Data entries
= = = =

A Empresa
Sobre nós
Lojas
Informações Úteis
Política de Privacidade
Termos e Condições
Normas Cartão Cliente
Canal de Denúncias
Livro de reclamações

= = = =

## [Job item]
Copy every line from the entries above, character for character, keeping the same order.

## [Response to the exercise]
A Empresa
Sobre nós
Lojas
Informações Úteis
Política de Privacidade
Termos e Condições
Normas Cartão Cliente
Canal de Denúncias
Livro de reclamações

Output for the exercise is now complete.